Saved entries:
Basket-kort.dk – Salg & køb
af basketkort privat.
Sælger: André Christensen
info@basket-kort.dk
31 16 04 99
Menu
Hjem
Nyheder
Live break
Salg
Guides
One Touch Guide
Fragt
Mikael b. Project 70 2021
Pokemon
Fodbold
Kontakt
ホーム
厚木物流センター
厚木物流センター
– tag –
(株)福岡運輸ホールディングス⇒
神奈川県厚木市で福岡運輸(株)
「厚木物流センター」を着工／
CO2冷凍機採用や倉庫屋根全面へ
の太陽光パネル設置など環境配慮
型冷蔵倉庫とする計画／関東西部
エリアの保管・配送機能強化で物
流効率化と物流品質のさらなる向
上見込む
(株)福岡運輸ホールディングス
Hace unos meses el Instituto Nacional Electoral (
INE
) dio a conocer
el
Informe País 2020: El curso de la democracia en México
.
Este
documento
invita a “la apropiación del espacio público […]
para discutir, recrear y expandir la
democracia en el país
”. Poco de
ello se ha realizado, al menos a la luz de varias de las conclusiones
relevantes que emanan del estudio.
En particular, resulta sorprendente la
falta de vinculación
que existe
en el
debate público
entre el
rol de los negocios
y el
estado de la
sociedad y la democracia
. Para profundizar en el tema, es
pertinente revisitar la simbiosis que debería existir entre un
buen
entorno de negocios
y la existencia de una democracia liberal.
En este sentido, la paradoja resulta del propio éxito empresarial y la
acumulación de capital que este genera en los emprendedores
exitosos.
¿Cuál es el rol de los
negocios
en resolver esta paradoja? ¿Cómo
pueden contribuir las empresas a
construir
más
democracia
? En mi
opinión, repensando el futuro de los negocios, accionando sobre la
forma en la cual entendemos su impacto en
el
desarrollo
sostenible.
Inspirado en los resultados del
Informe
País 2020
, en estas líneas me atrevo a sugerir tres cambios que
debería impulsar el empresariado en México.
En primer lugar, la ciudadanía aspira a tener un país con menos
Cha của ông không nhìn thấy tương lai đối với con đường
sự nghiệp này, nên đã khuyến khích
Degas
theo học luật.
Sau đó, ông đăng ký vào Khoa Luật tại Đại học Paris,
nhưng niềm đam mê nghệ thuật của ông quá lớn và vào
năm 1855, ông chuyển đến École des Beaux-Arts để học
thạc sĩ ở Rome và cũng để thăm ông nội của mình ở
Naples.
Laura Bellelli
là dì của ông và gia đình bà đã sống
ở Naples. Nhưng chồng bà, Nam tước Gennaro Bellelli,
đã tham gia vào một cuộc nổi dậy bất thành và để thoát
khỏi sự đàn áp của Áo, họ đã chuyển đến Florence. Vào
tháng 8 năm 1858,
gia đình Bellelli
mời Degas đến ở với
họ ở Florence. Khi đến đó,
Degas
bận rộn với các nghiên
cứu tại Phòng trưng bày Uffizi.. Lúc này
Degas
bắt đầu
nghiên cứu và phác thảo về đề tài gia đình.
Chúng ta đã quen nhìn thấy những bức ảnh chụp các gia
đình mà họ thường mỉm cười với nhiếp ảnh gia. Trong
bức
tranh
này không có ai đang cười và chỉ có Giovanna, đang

→ **Exercise details**
A word-for-word restatement of the data above is required.

→ **Output**
Basket-kort.dk – Salg & køb
af basketkort privat.
Sælger: André Christensen
info@basket-kort.dk
31 16 04 99
Menu
Hjem
Nyheder
Live break
Salg
Guides
One Touch Guide
Fragt
Mikael b. Project 70 2021
Pokemon
Fodbold
Kontakt
ホーム
厚木物流センター
厚木物流センター
– tag –
(株)福岡運輸ホールディングス⇒
神奈川県厚木市で福岡運輸(株)
「厚木物流センター」を着工／
CO2冷凍機採用や倉庫屋根全面へ
の太陽光パネル設置など環境配慮
型冷蔵倉庫とする計画／関東西部
エリアの保管・配送機能強化で物
流効率化と物流品質のさらなる向
上見込む
(株)福岡運輸ホールディングス
Hace unos meses el Instituto Nacional Electoral (
INE
) dio a conocer
el
Informe País 2020: El curso de la democracia en México
.
Este
documento
invita a “la apropiación del espacio público […]
para discutir, recrear y expandir la
democracia en el país
”. Poco de
ello se ha realizado, al menos a la luz de varias de las conclusiones
relevantes que emanan del estudio.
En particular, resulta sorprendente la
falta de vinculación
que existe
en el
debate público
entre el
rol de los negocios
y el
estado de la
sociedad y la democracia
. Para profundizar en el tema, es
pertinente revisitar la simbiosis que debería existir entre un
buen
entorno de negocios
y la existencia de una democracia liberal.
En este sentido, la paradoja resulta del propio éxito empresarial y la
acumulación de capital que este genera en los emprendedores
exitosos.
¿Cuál es el rol de los
negocios
en resolver esta paradoja? ¿Cómo
pueden contribuir las empresas a
construir
más
democracia
? En mi
opinión, repensando el futuro de los negocios, accionando sobre la
forma en la cual entendemos su impacto en
el
desarrollo
sostenible.
Inspirado en los resultados del
Informe
País 2020
, en estas líneas me atrevo a sugerir tres cambios que
debería impulsar el empresariado en México.
En primer lugar, la ciudadanía aspira a tener un país con menos
Cha của ông không nhìn thấy tương lai đối với con đường
sự nghiệp này, nên đã khuyến khích
Degas
theo học luật.
Sau đó, ông đăng ký vào Khoa Luật tại Đại học Paris,
nhưng niềm đam mê nghệ thuật của ông quá lớn và vào
năm 1855, ông chuyển đến École des Beaux-Arts để học
thạc sĩ ở Rome và cũng để thăm ông nội của mình ở
Naples.
Laura Bellelli
là dì của ông và gia đình bà đã sống
ở Naples. Nhưng chồng bà, Nam tước Gennaro Bellelli,
đã tham gia vào một cuộc nổi dậy bất thành và để thoát
khỏi sự đàn áp của Áo, họ đã chuyển đến Florence. Vào
tháng 8 năm 1858,
gia đình Bellelli
mời Degas đến ở với
họ ở Florence. Khi đến đó,
Degas
bận rộn với các nghiên
cứu tại Phòng trưng bày Uffizi.. Lúc này
Degas
bắt đầu
nghiên cứu và phác thảo về đề tài gia đình.
Chúng ta đã quen nhìn thấy những bức ảnh chụp các gia
đình mà họ thường mỉm cười với nhiếp ảnh gia. Trong
bức
tranh
này không có ai đang cười và chỉ có Giovanna, đang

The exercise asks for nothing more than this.